Using soft wash techniques you can ditch the ladders and scaffolding and clean from the ground, with the correct equipment you can effectively clean areas anywhere from 2-3 stories tall!
The results are long lasting, ultimately providing a better experience for both us and the homeowner. When your home is clean you are happy, and so are we!
How do I Soft Wash?
Now that you know what Soft washing is, here’s how it’s done!
It all starts with your chemicals when you begin to soft wash. The chemicals are what is doing the work, so it is important to get this right!
We strive for a mixture that has a content of 1% Sodium Hypochlorite (bleach). We use about 2oz of surfactant for every 5 gallons of water and bleach in our mix. Surfactant is used for a couple things, it gets into the grooves of siding and loosens dirt and staining. It also is used to create suds that help your chemical mix stick to what you are cleaning. Since you cannot see just bleach mixed with water it is helpful to know it is drawing your chemicals!

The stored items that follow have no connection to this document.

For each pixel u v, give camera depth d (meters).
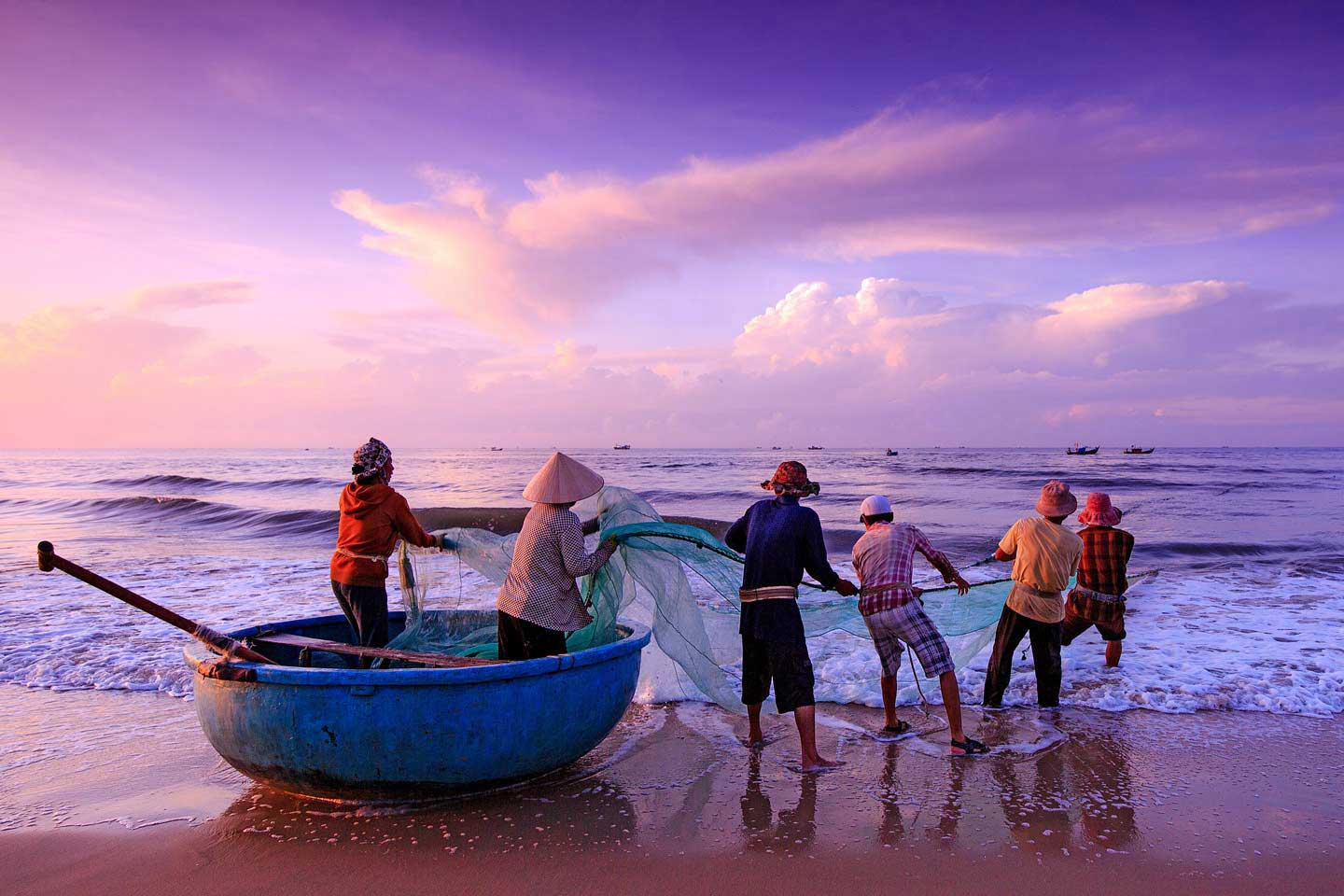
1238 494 31.61
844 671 6.91
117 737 5.54
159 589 11.39
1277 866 3.65
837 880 3.53
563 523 4.72
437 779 4.14
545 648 4.70
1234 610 9.91
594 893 3.44
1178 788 4.58
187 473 54.84
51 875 3.64
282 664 5.25
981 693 6.50
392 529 5.24
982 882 3.52
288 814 4.25
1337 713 5.97
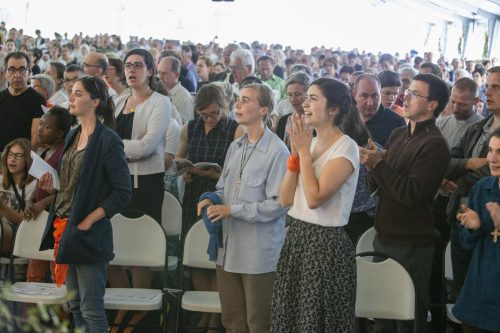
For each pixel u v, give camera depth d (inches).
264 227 153.1
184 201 200.4
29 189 203.2
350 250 132.6
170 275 216.7
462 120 201.3
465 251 161.3
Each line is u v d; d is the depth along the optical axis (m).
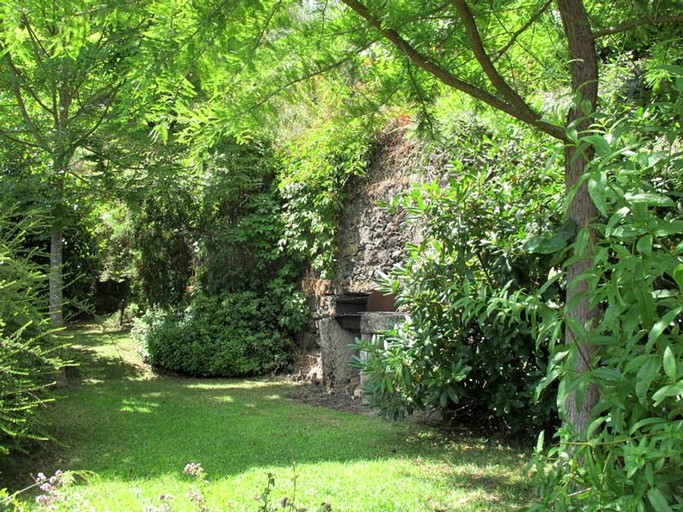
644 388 1.68
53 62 7.54
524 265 4.82
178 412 6.87
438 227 5.22
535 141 4.94
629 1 3.45
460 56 3.79
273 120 3.60
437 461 4.62
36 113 9.13
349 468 4.45
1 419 4.39
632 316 1.77
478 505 3.60
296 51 3.34
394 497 3.76
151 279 11.02
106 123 8.07
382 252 8.30
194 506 3.05
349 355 8.18
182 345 9.52
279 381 9.13
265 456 4.89
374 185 8.54
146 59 2.88
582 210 2.69
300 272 9.95
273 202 10.06
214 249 10.15
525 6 3.72
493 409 5.08
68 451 5.20
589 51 2.79
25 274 4.74
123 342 12.09
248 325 9.80
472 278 4.96
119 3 2.78
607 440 1.90
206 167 8.66
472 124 5.85
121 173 8.85
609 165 1.88
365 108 3.91
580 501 2.21
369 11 3.04
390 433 5.64
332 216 9.07
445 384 5.09
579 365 2.40
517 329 4.59
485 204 5.14
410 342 5.35
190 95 3.19
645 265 1.74
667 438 1.67
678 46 3.62
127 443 5.45
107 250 11.64
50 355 5.61
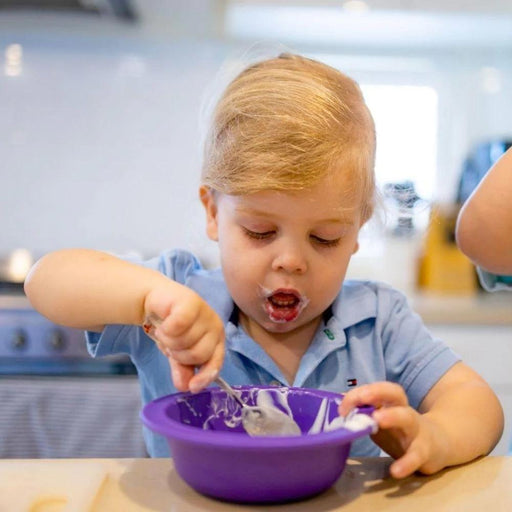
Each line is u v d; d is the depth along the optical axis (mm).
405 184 1452
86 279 761
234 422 704
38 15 2213
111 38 2469
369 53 2600
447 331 2080
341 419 641
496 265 1017
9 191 2502
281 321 861
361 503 569
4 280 2037
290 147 808
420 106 2652
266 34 2414
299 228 804
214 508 551
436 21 2221
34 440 1838
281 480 542
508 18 2172
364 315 997
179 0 2033
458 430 707
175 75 2525
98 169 2521
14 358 1894
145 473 628
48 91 2496
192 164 2523
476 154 2420
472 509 557
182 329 646
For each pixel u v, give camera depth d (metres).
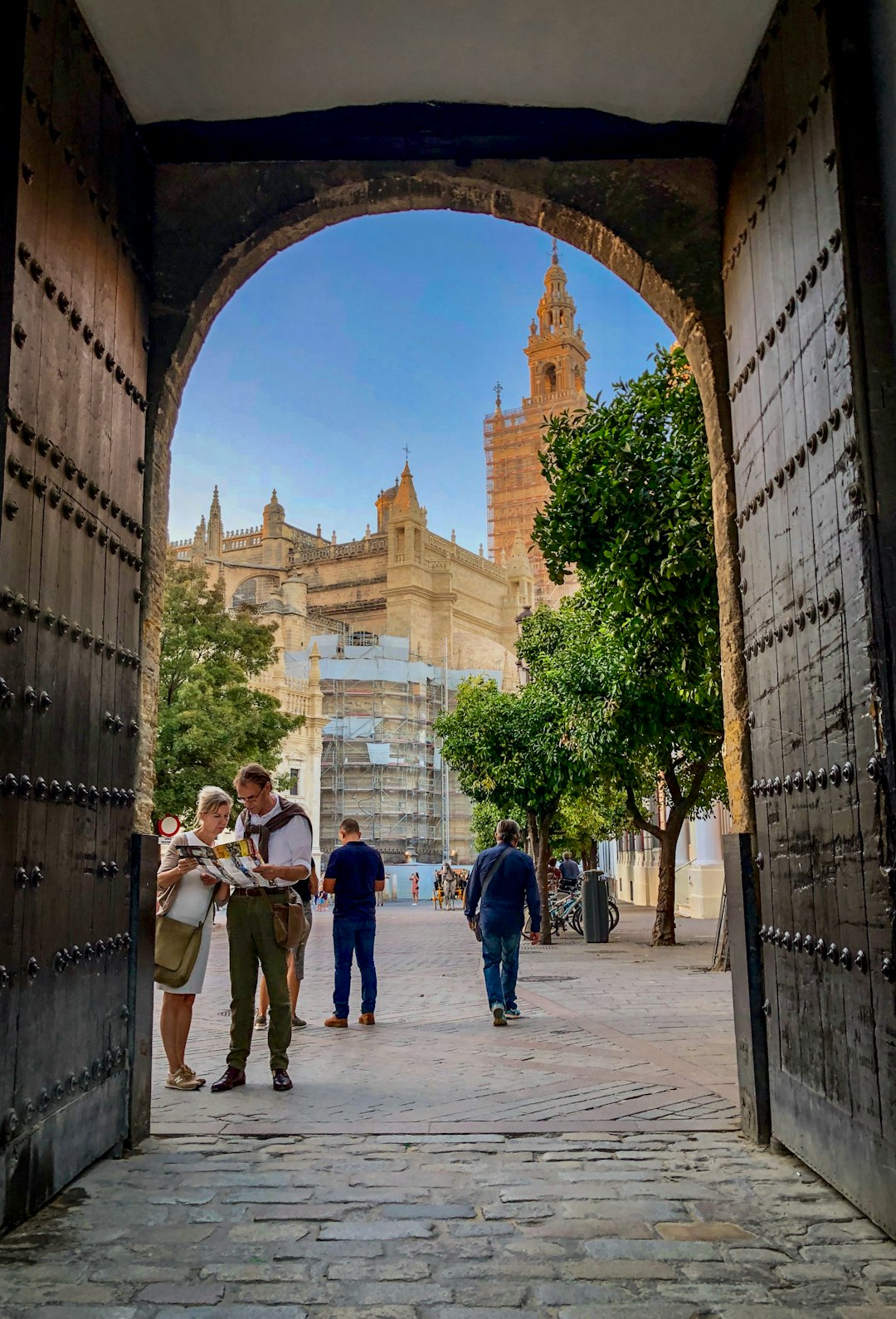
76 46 4.30
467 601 86.69
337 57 5.20
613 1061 6.93
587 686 15.78
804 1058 4.05
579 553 9.52
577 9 4.85
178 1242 3.35
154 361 5.37
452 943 21.77
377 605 81.50
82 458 4.20
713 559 8.48
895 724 3.25
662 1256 3.21
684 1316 2.79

We have found this to be very effective in normal house washing conditions. Though you may need a stronger mix depending on what you are cleaning. It is important to know what your equipment is capable of. We are able to do this through a downstream injector, which draws your mixture from a separate tank and mixes it with your water when you are spraying. A lot of homeowners pressure washers have an injector built in, it is important you know its draw rate and test ahead of time.
If your pressure washer does not have a chemical injector built in there are nozzles that attach to most wands that can draw chemicals as well. This may require diluting your chemical mix ahead of time.
Prepare the area you intend to clean
Keep in mind before you start cleaning that you are using water and bleach which can be harmful to different things in their own ways.
It is important if you are cleaning your house that you tape off any electrical or cable boxes. You should tape over any locks, key pads, or electronic doorbells as well.
Make sure any doors or windows are closed tightly in the area, do not just assume. We have ran into multiple instances where a window or door was left open because we did not double check
You also want to move anything you would not want bleach to get on. Outdoor furniture, decorations, flags, flower pots, etc. Bleach is very corrosive and damaging so it is important you do not get it on anything it is not meant for.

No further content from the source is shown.